Jay insists that he can be revealing in songs. "I have my moments," he says. But when pushed to give examples, he points to Nineties tracks like "Regrets," "Lucky Me" and "You Must Love Me," all from his first two albums. If, musically, Jay continues to push himself into "rarefied air," as he seems determined to do, it will be interesting to see if these journeys into uncharted territories will ever include more self-exposure. This month, he'll release a greatest-hits album, and the tracks include some of the most memorable pop songs of the past 15 years. But, as in much of hip-hop, Jay's lyrics, for all of the brilliance of his wordplay, can begin to feel like tedious self-branding, exercises in image-building as unrelenting as political-campaign ads.

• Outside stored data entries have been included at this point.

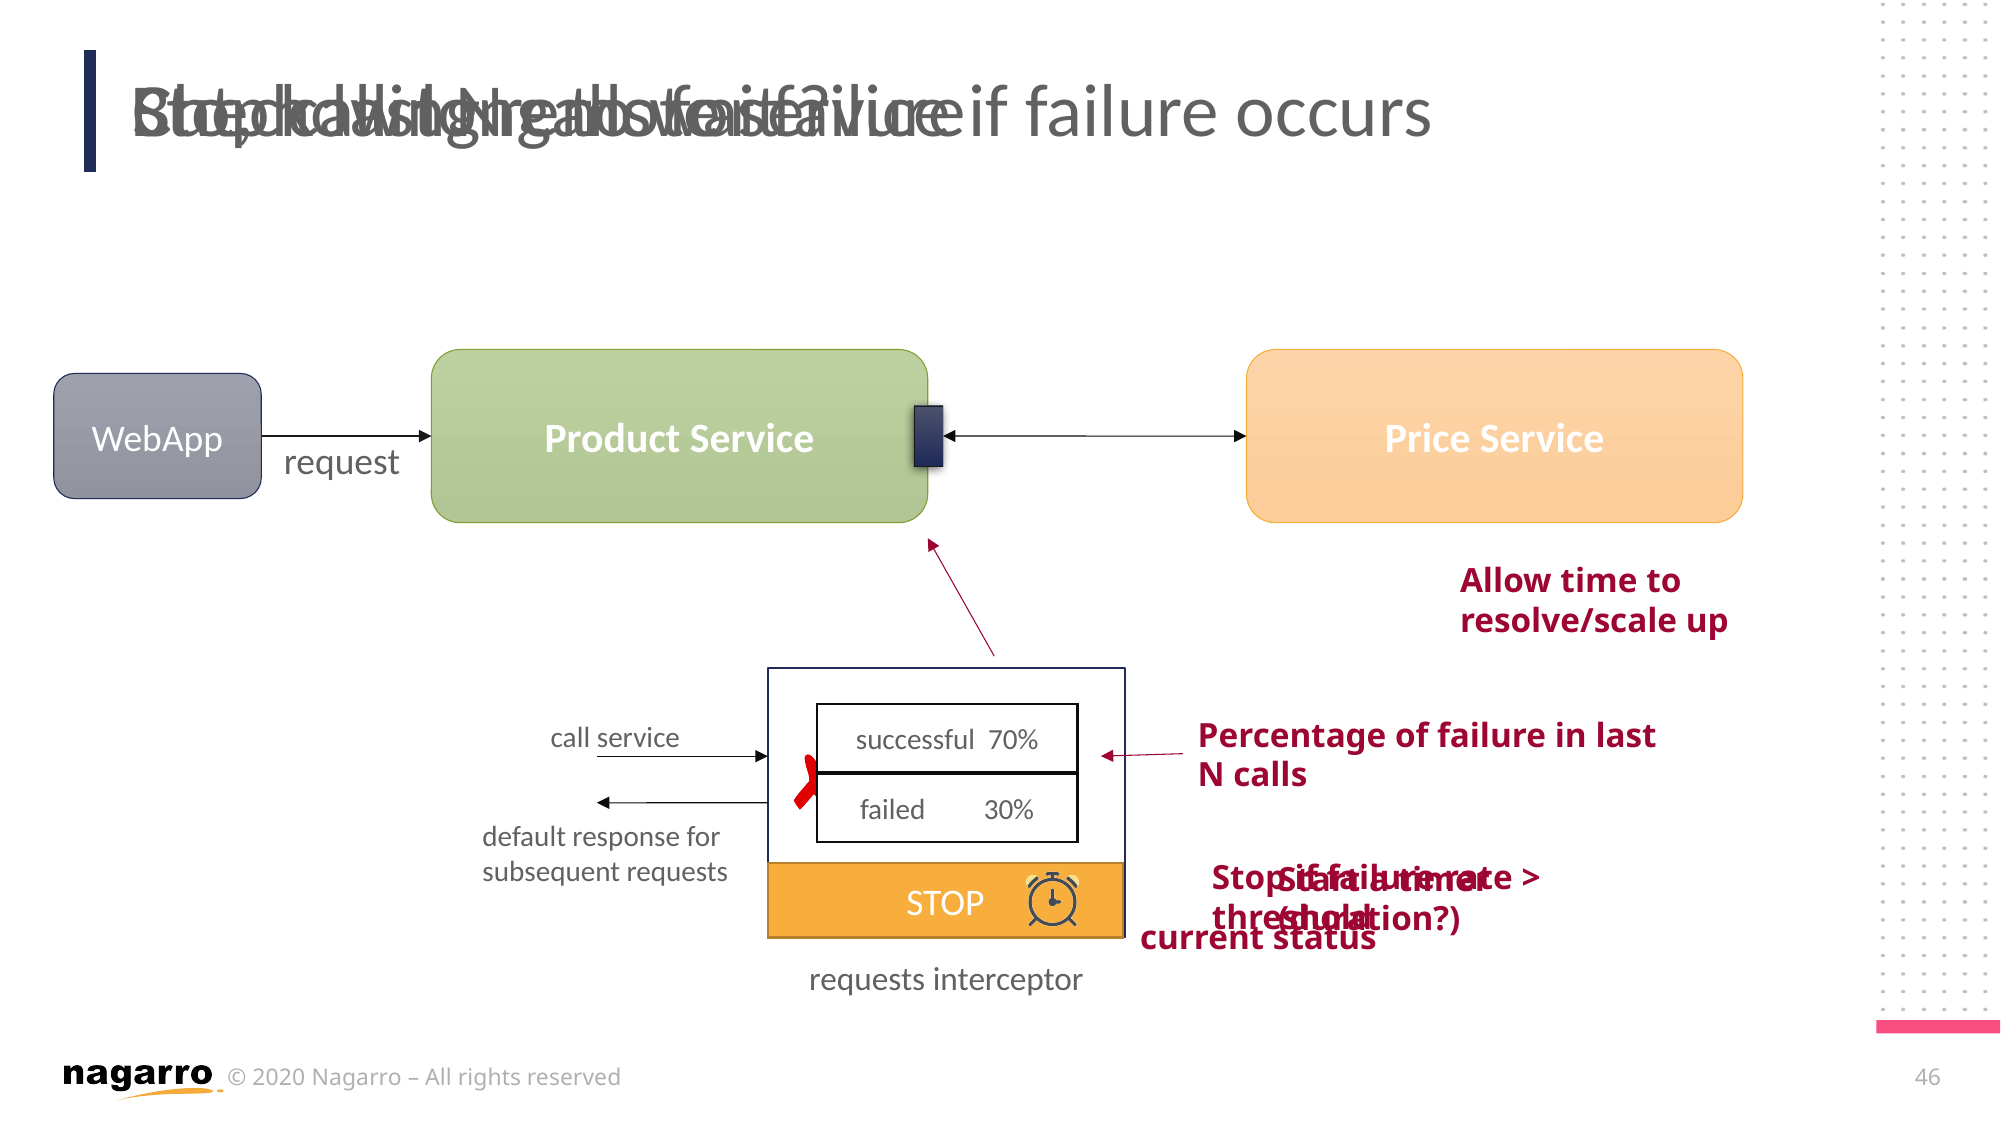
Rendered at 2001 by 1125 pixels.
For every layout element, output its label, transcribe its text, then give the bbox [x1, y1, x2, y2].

text_box request [269, 437, 416, 490]
text_box Start a timer (duration?) [1263, 850, 1680, 945]
picture [792, 754, 841, 810]
text_box requests interceptor [794, 949, 1099, 1004]
text_box Product Service [430, 348, 929, 524]
text_box Stop if failure rate > threshold [1197, 848, 1694, 944]
text_box current status [1125, 908, 1542, 964]
text_box successful 70% [816, 703, 1079, 773]
text_box [913, 405, 944, 467]
text_box failed 30% [816, 773, 1079, 843]
text_box Price Service [1245, 348, 1744, 524]
text_box Allow time to resolve/scale up [1445, 552, 1899, 647]
text_box But, how long to wait ? [115, 63, 1820, 160]
text_box STOP [767, 862, 1124, 939]
text_box default response for subsequent requests [467, 810, 744, 895]
text_box request [269, 429, 416, 435]
picture [1881, 0, 2000, 1020]
picture [1015, 852, 1090, 928]
text_box Percentage of failure in last N calls [1182, 706, 1680, 801]
text_box call service [535, 710, 696, 761]
text_box WebApp [53, 372, 262, 500]
picture [64, 1065, 224, 1102]
text_box [767, 667, 1126, 938]
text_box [927, 538, 995, 657]
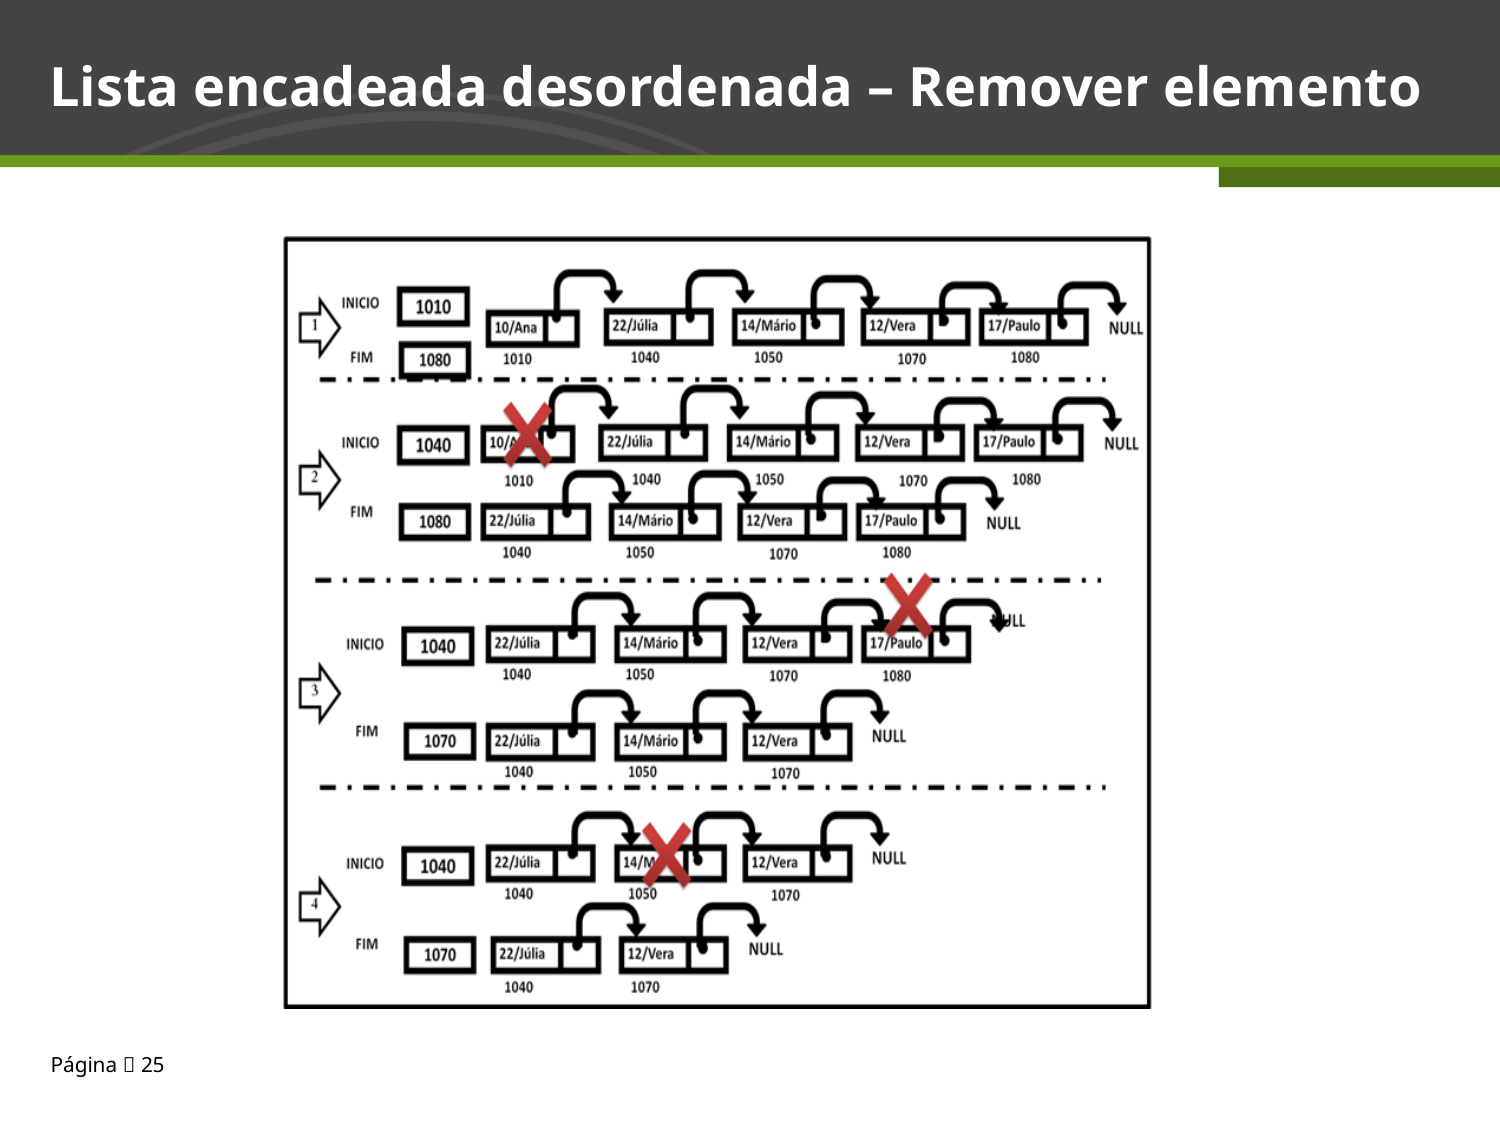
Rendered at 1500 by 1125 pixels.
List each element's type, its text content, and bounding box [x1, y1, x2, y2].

picture [0, 0, 1500, 1125]
title Lista encadeada desordenada – Remover elemento [48, 51, 1448, 141]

It's like watching one of those television specials that collect the greatest commercials of all time. You can sit back and enjoy the cleverness and artistry — but at the end of the day, you're still being sold a bar of soap.

One promising development on this front is Jay's acknowledged interest in indie rock. This latest extra-genre dabbling comes after earlier explorations of rap rock (in 2004, he made the album Collision Course with Linkin Park) and jam bands (also in 2004, he joined Phish onstage during a show in Coney Island), and while the fascination with indie bands suggests his taste in music white people like is steadily improving, it also hints at what sort of music he might be interested in making in the future. "I love the energy coming out of indie rock right now," he says. "It has this rebellion thing that hip-hop is missing now, the thing that made hip-hop hip-hop. A band like Grizzly Bear is actually trying not to make a big, relatable sound — and that ends up attracting people, because everyone loves rebellion. 'Fuck you, this is what we're doing over here, and that's it.'"

"The thing I'm trying to learn now," Jay says, "is to pull it back and be a bit more of a selfish performer. When I perform, I'm always trying to look for energy, and I'm not necessarily playing everything I want to play. But I want to be able to play a song like 'Allure' [from The Black Album] — I don't care who knows it! It's a beautiful song to me."

Our dinner begins to wind down. Jay has a meeting the next day with Russian billionaire Mikhail Prokhorov, the majority owner of the Nets. The first time he met with Prokhorov was at the Four Seasons. "I'd been staying there for 10 years, and I always thought I was at the top level," Jay says. "But when I met Prokhorov, they took me up to this extra extra room that even I had never heard of before." He smiles, mock-rueful. It is not the smile of a man who will be recording an acoustic covers album in a church, or releasing a split-single with Japanther, or even performing "Allure" live anytime soon. "Now there's something else to shoot for," Jay says. "There's always an extra level you don't know about."

This story appeared in the June 24, 2010 issue of Rolling Stone.